EXERCISE DIRECTIONS
From the renovation account below, list every major problem that it says came up once construction began on the house.

SUPPLIED PASSAGE
....

Good morning! I recently completed my first major REI (buy and hold) rehab and thought I would share my experience; mishaps, disasters and all, with everyone.
My husband and I bought a 90 year old estate sale house in a middle-class suburb in NJ (an A neighborhood). It's a two-family (2/1 and 2/1.5) that we bought for $315 with a 5% down FHA 5/1 ARM at 3.75% in August. The appraisal for the house came in at $335 when we bought it, and we conducted what we thought, was an extensive inspection (including a separate termite inspection). We obtained a few construction bids beforehand and were estimating a max construction budget of $60k. We had about $20k in cash, a $25k personal bank loan at 6.25% and planned to put anything additional on 0% interest for 12 months credit cards that we would pay back with the rental income after construction was completed. We had a construction timeline of 6-8 weeks.
The project scope included:
Upstairs, a gut remodel of the kitchen, including adding a dishwasher, and opening up a wall to make an open living room/kitchen, updating the bathroom, adding a washer/dryer hook-up, and new paint/carpet.
Downstairs: gutting and opening up the kitchen, adding a dishwasher, gutting and enlarging the main bathroom and gutting the 1/2 bath, enlarging the master bedroom closet, adding laminate floors and new paint. We planned to live in the upstairs unit while we remodeled and then move downstairs to reside in the larger unit for 3-5 years while we rent the upstairs unit.
Once we started construction, we ran into several major problems including a steam pipe running through a kitchen wall that we were planning to open up, a huge leak inside a couple of walls that required the replacing of a whole exterior wall, damaged subfloors, major termite damage that resulted in a replacement of the sill plate in the master bedroom, needing to upgrade full electrical service (and split it into two separate panels) and a corroded water line that required emergency replacement all the way to the street in the middle of winter during record setting cold temps and a snow storm. We also had issues with our general contractor who's subs weren't fully licensed and were careless, which resulted in several delays and several failed inspections. Construction started in early September with an estimated completion of mid to late November. Finished construction (mostly) in mid-February, 2.5 months late, and more than $40k over budget.

....

DATASET
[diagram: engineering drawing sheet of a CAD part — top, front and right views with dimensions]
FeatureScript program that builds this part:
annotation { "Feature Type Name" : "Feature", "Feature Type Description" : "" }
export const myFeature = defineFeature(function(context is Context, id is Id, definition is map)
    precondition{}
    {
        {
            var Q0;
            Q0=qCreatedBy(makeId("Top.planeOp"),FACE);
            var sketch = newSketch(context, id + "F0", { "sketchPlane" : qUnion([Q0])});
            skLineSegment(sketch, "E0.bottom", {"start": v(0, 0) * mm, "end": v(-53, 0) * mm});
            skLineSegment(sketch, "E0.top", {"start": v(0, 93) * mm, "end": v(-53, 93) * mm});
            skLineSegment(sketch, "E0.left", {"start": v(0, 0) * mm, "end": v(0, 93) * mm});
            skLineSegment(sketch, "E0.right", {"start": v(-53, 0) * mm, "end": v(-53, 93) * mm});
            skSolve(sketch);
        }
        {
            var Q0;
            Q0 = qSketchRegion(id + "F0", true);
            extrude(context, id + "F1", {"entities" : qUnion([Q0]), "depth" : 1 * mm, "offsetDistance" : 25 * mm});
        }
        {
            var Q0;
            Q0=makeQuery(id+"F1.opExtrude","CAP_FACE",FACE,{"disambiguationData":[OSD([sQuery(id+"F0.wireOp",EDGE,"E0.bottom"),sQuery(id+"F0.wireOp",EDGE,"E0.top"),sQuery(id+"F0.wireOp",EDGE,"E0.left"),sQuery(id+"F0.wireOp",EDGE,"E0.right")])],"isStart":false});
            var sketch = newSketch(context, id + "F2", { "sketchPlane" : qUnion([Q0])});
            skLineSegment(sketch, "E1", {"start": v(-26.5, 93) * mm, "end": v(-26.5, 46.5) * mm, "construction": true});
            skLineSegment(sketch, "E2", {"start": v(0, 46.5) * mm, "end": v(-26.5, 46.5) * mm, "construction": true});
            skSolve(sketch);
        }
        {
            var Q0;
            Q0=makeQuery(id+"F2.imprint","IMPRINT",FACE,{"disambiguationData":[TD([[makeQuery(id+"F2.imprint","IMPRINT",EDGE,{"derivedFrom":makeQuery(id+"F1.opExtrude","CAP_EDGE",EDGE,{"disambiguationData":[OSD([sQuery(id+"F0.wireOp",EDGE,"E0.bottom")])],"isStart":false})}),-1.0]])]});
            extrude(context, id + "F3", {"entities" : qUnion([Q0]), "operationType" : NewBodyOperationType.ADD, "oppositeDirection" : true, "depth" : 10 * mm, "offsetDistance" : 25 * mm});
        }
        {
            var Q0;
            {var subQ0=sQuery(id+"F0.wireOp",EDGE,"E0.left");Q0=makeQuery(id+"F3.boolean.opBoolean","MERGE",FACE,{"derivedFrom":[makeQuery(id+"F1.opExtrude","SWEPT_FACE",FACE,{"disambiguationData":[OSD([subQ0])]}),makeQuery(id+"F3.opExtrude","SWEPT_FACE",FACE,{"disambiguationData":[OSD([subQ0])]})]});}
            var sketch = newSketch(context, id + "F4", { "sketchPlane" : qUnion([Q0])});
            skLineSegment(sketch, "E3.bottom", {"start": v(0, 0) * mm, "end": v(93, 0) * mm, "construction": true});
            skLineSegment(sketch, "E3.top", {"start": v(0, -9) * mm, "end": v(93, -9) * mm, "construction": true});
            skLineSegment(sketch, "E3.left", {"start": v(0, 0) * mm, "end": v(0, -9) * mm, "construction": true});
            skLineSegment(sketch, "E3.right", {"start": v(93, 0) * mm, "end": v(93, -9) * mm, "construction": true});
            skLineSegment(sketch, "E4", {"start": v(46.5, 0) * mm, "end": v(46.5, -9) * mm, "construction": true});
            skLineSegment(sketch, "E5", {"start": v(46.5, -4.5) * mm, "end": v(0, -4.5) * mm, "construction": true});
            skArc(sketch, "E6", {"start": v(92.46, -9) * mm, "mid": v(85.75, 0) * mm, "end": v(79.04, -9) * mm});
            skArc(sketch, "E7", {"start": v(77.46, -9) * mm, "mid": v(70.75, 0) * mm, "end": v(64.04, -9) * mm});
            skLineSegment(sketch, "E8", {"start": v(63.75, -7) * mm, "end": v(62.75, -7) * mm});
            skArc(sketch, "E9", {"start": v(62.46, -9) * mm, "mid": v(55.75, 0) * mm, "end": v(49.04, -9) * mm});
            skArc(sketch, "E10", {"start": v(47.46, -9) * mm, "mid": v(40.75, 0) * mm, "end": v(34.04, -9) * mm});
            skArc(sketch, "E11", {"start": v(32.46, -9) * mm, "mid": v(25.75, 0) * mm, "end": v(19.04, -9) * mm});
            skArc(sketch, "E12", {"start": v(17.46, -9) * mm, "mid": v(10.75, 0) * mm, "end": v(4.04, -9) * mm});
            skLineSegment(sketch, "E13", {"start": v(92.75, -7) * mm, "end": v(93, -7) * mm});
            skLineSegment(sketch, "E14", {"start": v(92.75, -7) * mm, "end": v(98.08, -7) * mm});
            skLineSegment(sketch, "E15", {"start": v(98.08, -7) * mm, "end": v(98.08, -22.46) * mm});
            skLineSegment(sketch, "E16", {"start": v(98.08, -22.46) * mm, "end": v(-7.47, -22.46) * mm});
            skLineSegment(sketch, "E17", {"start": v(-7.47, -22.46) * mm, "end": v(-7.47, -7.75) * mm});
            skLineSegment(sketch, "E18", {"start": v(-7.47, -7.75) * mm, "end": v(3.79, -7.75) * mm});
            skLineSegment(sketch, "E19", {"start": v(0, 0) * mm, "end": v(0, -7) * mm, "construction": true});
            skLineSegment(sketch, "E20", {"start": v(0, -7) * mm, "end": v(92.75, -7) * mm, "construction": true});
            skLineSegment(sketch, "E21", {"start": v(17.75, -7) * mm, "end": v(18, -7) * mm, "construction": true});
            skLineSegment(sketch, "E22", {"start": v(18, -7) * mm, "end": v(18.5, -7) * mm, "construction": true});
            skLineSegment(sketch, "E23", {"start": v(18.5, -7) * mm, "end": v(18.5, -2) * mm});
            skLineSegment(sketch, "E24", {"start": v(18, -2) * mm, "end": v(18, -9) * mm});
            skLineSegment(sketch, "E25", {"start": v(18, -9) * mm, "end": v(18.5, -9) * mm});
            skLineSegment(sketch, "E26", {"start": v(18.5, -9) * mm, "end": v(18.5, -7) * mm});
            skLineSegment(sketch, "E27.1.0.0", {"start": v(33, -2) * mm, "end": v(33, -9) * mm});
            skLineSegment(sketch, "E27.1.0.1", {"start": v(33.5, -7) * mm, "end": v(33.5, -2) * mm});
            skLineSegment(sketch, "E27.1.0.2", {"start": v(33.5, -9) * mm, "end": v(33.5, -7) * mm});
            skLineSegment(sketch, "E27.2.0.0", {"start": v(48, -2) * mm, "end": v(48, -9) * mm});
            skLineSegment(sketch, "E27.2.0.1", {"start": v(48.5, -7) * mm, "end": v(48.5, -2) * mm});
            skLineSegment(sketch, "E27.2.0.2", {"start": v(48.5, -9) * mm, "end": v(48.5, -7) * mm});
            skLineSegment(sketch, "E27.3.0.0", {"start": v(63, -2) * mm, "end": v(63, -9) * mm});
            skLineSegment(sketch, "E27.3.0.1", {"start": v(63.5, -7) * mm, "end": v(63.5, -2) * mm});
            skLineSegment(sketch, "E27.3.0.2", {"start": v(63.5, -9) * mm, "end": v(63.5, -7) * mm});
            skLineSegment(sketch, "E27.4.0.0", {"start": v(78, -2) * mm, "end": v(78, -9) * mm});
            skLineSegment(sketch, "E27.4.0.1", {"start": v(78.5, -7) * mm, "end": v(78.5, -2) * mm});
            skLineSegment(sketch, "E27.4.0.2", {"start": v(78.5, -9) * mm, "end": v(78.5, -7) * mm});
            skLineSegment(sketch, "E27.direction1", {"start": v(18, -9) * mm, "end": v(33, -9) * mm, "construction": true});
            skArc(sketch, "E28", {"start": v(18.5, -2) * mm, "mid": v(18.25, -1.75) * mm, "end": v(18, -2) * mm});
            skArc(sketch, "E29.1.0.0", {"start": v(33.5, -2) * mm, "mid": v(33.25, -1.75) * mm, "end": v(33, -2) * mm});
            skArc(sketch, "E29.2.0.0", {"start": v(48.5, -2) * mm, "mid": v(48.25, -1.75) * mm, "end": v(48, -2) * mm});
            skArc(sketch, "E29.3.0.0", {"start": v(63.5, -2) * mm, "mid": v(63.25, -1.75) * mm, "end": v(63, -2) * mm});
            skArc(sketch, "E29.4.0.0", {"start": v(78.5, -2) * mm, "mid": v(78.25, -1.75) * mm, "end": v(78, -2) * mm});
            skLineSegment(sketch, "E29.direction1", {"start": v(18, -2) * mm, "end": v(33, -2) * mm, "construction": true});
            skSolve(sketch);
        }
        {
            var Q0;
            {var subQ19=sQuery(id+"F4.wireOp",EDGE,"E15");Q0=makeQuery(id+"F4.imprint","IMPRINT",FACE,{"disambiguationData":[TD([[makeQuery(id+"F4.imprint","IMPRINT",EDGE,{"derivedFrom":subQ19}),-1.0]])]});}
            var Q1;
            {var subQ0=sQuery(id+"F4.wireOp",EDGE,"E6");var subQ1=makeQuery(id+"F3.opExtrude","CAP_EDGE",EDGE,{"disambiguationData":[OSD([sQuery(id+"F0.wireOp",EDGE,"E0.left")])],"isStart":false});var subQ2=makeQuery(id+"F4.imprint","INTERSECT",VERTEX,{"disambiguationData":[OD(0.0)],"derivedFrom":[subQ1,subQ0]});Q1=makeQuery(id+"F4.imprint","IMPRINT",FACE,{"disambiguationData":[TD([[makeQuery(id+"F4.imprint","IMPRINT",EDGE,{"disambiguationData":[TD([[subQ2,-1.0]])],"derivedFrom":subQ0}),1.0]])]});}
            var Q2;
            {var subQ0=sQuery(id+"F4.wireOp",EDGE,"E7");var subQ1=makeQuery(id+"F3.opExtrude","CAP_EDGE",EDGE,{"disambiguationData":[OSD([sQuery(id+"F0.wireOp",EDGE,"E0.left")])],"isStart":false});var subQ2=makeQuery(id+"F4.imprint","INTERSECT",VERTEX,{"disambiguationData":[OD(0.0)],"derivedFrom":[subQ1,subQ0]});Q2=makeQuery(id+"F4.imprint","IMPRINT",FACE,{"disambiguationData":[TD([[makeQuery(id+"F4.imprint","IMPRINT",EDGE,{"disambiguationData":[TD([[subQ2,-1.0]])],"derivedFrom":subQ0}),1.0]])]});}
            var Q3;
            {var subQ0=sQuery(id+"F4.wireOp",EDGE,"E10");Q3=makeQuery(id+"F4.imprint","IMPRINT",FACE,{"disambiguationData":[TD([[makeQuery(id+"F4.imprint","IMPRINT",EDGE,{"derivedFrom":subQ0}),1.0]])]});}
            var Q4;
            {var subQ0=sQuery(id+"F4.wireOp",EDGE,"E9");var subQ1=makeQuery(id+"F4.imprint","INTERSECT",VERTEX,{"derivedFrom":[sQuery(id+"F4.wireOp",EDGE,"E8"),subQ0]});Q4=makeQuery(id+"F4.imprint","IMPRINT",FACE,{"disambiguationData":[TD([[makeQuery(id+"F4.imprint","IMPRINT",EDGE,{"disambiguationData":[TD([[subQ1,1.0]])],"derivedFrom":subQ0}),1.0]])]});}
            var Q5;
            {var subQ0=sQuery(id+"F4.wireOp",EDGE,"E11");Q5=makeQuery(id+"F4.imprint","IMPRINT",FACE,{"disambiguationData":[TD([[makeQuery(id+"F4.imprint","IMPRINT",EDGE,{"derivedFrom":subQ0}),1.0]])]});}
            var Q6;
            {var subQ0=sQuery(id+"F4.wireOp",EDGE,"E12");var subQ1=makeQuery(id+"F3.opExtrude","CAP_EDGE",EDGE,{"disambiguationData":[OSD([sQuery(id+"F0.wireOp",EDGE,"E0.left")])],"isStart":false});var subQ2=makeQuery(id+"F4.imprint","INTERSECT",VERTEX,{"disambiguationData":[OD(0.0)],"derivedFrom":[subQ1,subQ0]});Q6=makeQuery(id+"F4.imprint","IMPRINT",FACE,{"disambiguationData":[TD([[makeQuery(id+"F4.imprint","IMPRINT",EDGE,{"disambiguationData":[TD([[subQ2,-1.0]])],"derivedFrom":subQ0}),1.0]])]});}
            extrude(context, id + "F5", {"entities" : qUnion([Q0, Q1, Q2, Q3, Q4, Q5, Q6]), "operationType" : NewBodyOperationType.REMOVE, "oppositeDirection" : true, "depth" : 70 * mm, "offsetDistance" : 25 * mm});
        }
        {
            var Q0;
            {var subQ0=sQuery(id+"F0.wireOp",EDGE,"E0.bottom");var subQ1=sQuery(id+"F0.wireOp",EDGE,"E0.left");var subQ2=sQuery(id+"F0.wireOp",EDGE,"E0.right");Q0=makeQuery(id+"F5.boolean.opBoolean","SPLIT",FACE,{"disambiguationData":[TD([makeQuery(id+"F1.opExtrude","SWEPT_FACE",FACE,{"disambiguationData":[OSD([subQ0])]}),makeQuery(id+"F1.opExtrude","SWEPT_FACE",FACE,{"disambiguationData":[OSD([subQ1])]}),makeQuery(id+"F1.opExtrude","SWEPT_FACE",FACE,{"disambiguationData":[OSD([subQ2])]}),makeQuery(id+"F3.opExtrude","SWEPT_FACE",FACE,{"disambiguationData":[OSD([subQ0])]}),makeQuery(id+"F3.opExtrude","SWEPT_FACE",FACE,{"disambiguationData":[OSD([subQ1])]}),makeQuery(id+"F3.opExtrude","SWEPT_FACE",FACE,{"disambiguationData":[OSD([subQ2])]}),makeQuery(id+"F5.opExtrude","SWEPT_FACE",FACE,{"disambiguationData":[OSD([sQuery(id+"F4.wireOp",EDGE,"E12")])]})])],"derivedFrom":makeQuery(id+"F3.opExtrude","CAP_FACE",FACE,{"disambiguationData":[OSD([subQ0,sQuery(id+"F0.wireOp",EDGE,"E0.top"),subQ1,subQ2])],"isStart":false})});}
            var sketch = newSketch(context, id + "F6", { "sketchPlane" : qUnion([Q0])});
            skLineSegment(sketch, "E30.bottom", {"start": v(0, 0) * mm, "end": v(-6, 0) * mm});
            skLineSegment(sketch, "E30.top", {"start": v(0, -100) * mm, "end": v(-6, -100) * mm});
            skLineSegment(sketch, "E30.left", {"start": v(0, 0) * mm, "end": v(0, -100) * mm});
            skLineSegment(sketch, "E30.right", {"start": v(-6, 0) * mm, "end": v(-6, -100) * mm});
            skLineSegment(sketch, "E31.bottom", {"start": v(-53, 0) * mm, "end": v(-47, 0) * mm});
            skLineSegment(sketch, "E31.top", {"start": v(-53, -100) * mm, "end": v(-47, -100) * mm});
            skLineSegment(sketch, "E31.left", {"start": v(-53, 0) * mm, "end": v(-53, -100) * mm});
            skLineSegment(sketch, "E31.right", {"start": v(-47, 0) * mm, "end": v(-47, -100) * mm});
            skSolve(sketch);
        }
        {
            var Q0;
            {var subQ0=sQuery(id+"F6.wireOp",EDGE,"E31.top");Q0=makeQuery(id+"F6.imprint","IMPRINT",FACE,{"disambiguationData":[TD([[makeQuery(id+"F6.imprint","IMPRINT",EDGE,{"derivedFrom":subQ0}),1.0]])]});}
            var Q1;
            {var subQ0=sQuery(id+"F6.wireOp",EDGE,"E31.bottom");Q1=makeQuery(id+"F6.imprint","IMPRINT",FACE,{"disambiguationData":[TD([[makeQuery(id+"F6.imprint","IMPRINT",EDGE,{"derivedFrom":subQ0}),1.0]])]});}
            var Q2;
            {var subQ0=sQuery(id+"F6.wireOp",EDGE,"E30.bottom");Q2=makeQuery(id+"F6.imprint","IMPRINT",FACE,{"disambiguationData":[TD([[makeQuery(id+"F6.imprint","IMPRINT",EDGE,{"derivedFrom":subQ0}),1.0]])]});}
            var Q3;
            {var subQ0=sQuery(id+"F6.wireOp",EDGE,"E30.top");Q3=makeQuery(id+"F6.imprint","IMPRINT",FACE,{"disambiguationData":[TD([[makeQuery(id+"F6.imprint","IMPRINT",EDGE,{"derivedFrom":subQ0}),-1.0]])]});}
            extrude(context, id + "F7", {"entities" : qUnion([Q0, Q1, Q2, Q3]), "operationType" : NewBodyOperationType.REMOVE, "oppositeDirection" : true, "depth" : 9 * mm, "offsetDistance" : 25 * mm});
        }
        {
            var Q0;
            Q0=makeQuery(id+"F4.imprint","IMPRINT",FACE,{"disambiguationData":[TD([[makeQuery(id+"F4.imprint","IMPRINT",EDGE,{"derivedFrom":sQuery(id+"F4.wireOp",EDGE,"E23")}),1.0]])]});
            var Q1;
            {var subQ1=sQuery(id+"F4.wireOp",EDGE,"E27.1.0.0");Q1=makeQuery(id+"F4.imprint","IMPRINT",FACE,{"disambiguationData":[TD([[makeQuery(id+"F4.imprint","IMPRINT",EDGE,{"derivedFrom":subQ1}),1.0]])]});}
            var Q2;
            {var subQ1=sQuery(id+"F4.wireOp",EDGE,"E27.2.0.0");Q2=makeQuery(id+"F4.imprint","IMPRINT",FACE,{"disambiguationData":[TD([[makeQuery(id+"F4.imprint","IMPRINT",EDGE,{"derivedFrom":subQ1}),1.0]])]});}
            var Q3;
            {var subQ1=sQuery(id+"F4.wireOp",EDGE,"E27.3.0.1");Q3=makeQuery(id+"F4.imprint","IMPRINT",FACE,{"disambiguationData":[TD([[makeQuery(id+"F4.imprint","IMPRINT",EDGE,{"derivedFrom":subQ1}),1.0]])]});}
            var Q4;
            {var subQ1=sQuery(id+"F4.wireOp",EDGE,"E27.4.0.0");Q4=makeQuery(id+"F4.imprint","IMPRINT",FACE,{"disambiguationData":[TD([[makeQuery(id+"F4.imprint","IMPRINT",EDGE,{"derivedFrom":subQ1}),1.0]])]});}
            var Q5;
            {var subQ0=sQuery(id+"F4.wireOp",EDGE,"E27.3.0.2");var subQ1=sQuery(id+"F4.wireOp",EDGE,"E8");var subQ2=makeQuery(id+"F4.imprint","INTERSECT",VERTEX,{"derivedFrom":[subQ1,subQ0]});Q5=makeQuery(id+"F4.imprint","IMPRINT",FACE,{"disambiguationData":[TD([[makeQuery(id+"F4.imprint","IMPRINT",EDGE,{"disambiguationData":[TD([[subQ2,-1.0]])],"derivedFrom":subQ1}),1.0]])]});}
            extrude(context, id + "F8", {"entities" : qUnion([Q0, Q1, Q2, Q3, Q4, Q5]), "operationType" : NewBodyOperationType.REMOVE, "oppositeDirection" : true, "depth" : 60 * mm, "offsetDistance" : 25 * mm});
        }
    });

....

SOLUTION TO THIS EXERCISE
- A steam pipe running through a kitchen wall that was to be opened up
- A huge leak inside a couple of walls, which required replacing a whole exterior wall
- Damaged subfloors
- Major termite damage, which led to replacing the sill plate in the master bedroom
- The need to upgrade the full electrical service and split it into two separate panels
- A corroded water line that needed emergency replacement all the way to the street in the middle of winter